To-do item: Could you repeat every line of the records below word for word, leaving out the pictures?

Collected data entries:

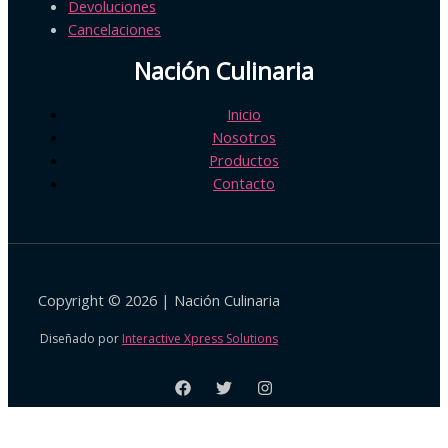
Devoluciones
Cancelaciones
Nación Culinaria
Inicio
Nosotros
Productos
Contacto
Copyright © 2026 | Nación Culinaria
Diseñado por
Interactive Xpress Solutions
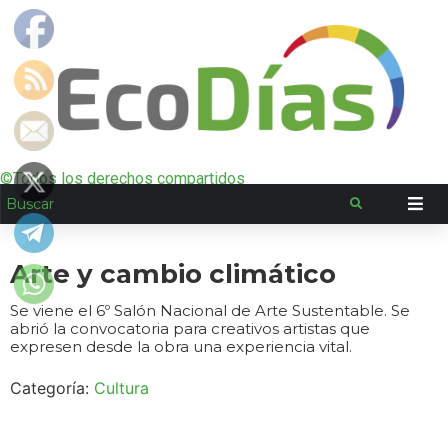
©Todos los derechos compartidos
Arte y cambio climático
Se viene el 6º Salón Nacional de Arte Sustentable. Se
abrió la convocatoria para creativos artistas que
expresen desde la obra una experiencia vital.
Categoría:
Cultura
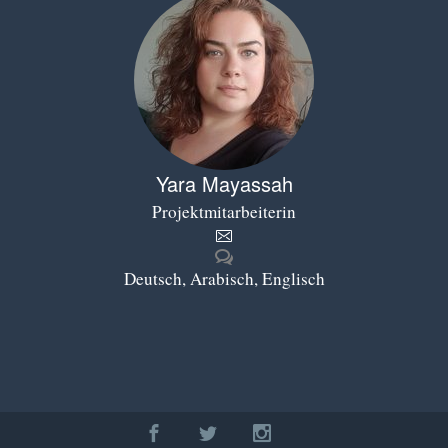
Yara Mayassah
Projektmitarbeiterin
Deutsch, Arabisch, Englisch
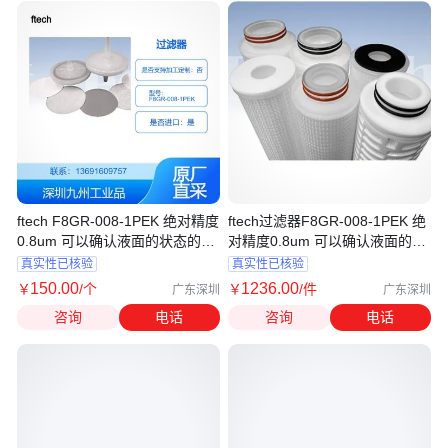
ftech F8GR-008-1PEK 绝对精度
ftech过滤器F8GR-008-1PEK 绝
0.8um 可以确认液面的状态的过
对精度0.8um 可以确认液面的状
滤器
态
真实性已核验
真实性已核验
150
.00
1236
.00
￥
/个
￥
/件
广东深圳
广东深圳
咨询
电话
咨询
电话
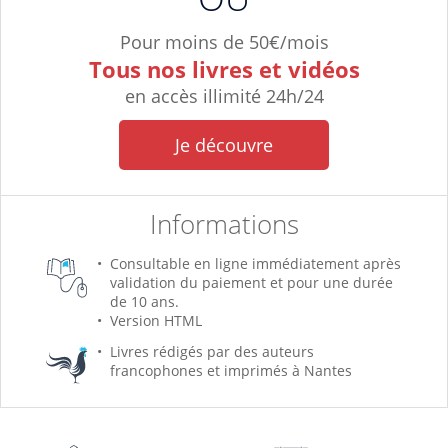
Pour moins de 50€/mois
Tous nos livres et vidéos
en accès illimité 24h/24
Je découvre
Informations
Consultable en ligne immédiatement après
validation du paiement et pour une durée
de 10 ans.
Version HTML
Livres rédigés par des auteurs
francophones et imprimés à Nantes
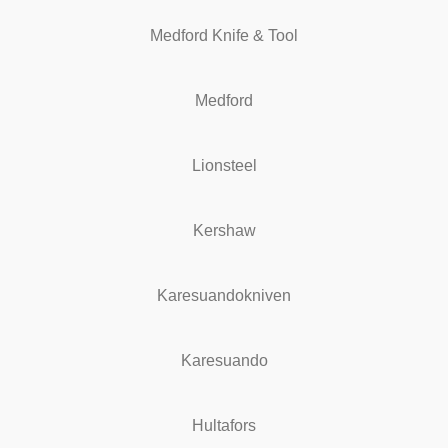
Medford Knife & Tool
Medford
Lionsteel
Kershaw
Karesuandokniven
Karesuando
Hultafors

Written response:
Devoluciones
Cancelaciones
Nación Culinaria
Inicio
Nosotros
Productos
Contacto
Copyright © 2026 | Nación Culinaria
Diseñado por
Interactive Xpress Solutions
©Todos los derechos compartidos
Arte y cambio climático
Se viene el 6º Salón Nacional de Arte Sustentable. Se
abrió la convocatoria para creativos artistas que
expresen desde la obra una experiencia vital.
Categoría:
Cultura
Yara Mayassah
Projektmitarbeiterin
Deutsch, Arabisch, Englisch
ftech F8GR-008-1PEK 绝对精度
ftech过滤器F8GR-008-1PEK 绝
0.8um 可以确认液面的状态的过
对精度0.8um 可以确认液面的状
滤器
态
真实性已核验
真实性已核验
150
.00
1236
.00
￥
/个
￥
/件
广东深圳
广东深圳
咨询
电话
咨询
电话
Pour moins de 50€/mois
Tous nos livres et vidéos
en accès illimité 24h/24
Je découvre
Informations
Consultable en ligne immédiatement après
validation du paiement et pour une durée
de 10 ans.
Version HTML
Livres rédigés par des auteurs
francophones et imprimés à Nantes
Medford Knife & Tool
Medford
Lionsteel
Kershaw
Karesuandokniven
Karesuando
Hultafors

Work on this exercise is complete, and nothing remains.